Но никто не ушел. Все сидели молча. Прошло минут пять. Столяров крикнул:
— Шаповалов! Поторопи…
Шаповалов постучал. Через секунду он вбежал в комнату:
— Товарищ лейтенант! Скорее…
Христофоров висел на шнурке от детских прыгалок. Они со времен Зойкиного детства болтались в коридоре на крюке. Сначала Марья Павловна держала их там как устрашающее средство от шалостей дочери, а потом о них просто забыли. И вот, пожалуйста! Юрий Андреевич схватил прыгалки в полутемном коридоре незаметно для милиционера.
Столяров крикнул Шаповалову: «Держи!» — и молниеносно перерезал шнур. Они вытащили Христофорова во двор, и лейтенант начал делать ему искусственное дыхание. Голова у Юрия Андреевича беспомощно моталась.
Старик Мурзаков попытался было давать советы, но лейтенант действовал как заправский санитар.
— Шаповалов! Доктора…
Прибежала врач Генриэтта Давыдовна, проживавшая по соседству. Она прослушала Христофорова и констатировала:
— К сожалению, медицина тут бессильна. Я думаю, что причина смерти не удушье. Сдало сердце еще до того, как он повис. Возможно, не так, вскрытие покажет точнее.
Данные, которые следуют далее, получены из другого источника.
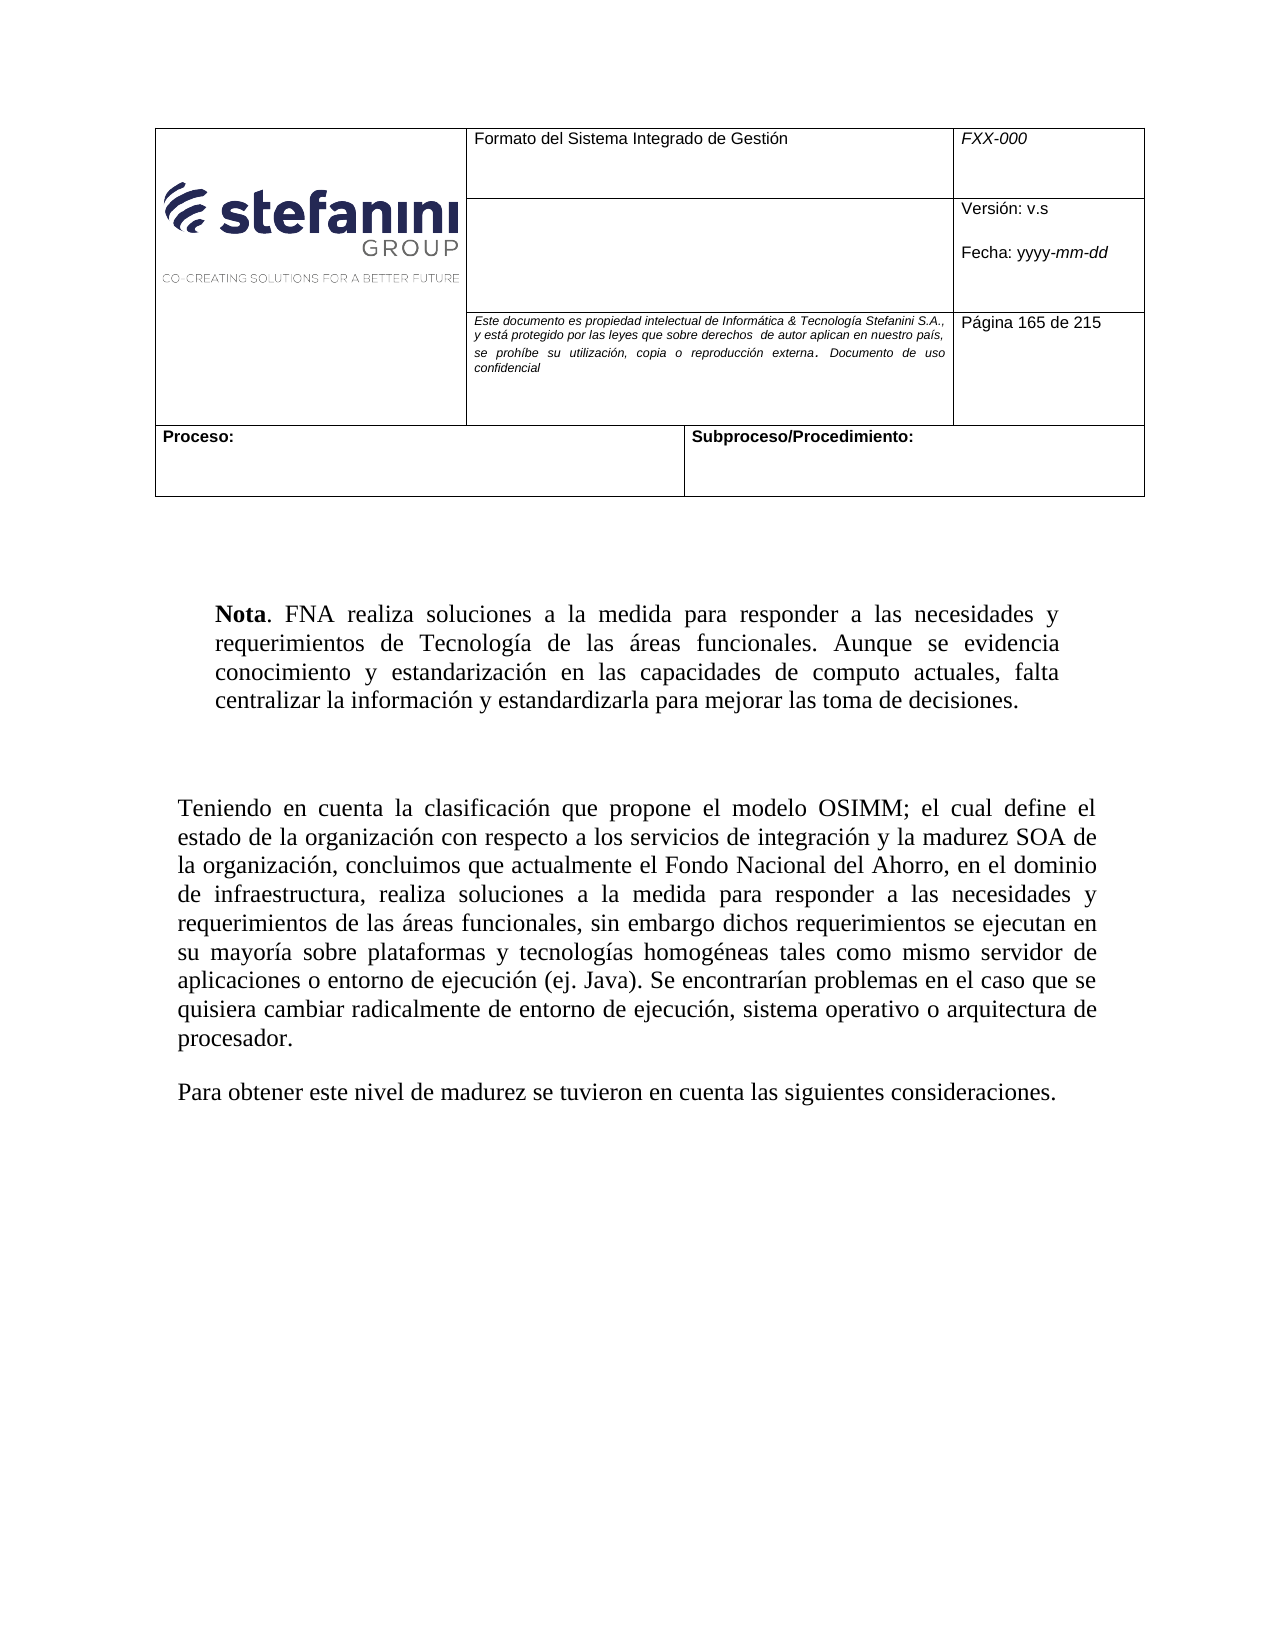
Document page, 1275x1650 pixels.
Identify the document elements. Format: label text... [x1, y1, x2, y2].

И совсем некстати спросила мокрого от бесполезных усилий, расстроенного лейтенанта:
— У покойного были причины волноваться?
— Были! — ответил Столяров, застегивая китель.
ГЛАВА ДВАДЦАТЬ ВТОРАЯ,
в которой все встает на свои места.
Что бы случилось с человеком, жившим, например, при Дмитрии Донском, попади он чудом в наш век искусственных спутников земли, атомной энергии, сверхзвуковых скоростей и телевидения? Ему на первых порах явно бы не поздоровилось. Нервы бы сдали. Стиральные машины и воющие пылесосы показались бы ему изделиями сатаны, от автомашин и радиоприемников он бы шарахался, как от диких кабанов, увидев в небе «ИЛ-18», упал бы в страхе на землю. Едва ли можно было бы усадить его в зубоврачебное кресло и заставить испытать удовольствие от бормашины.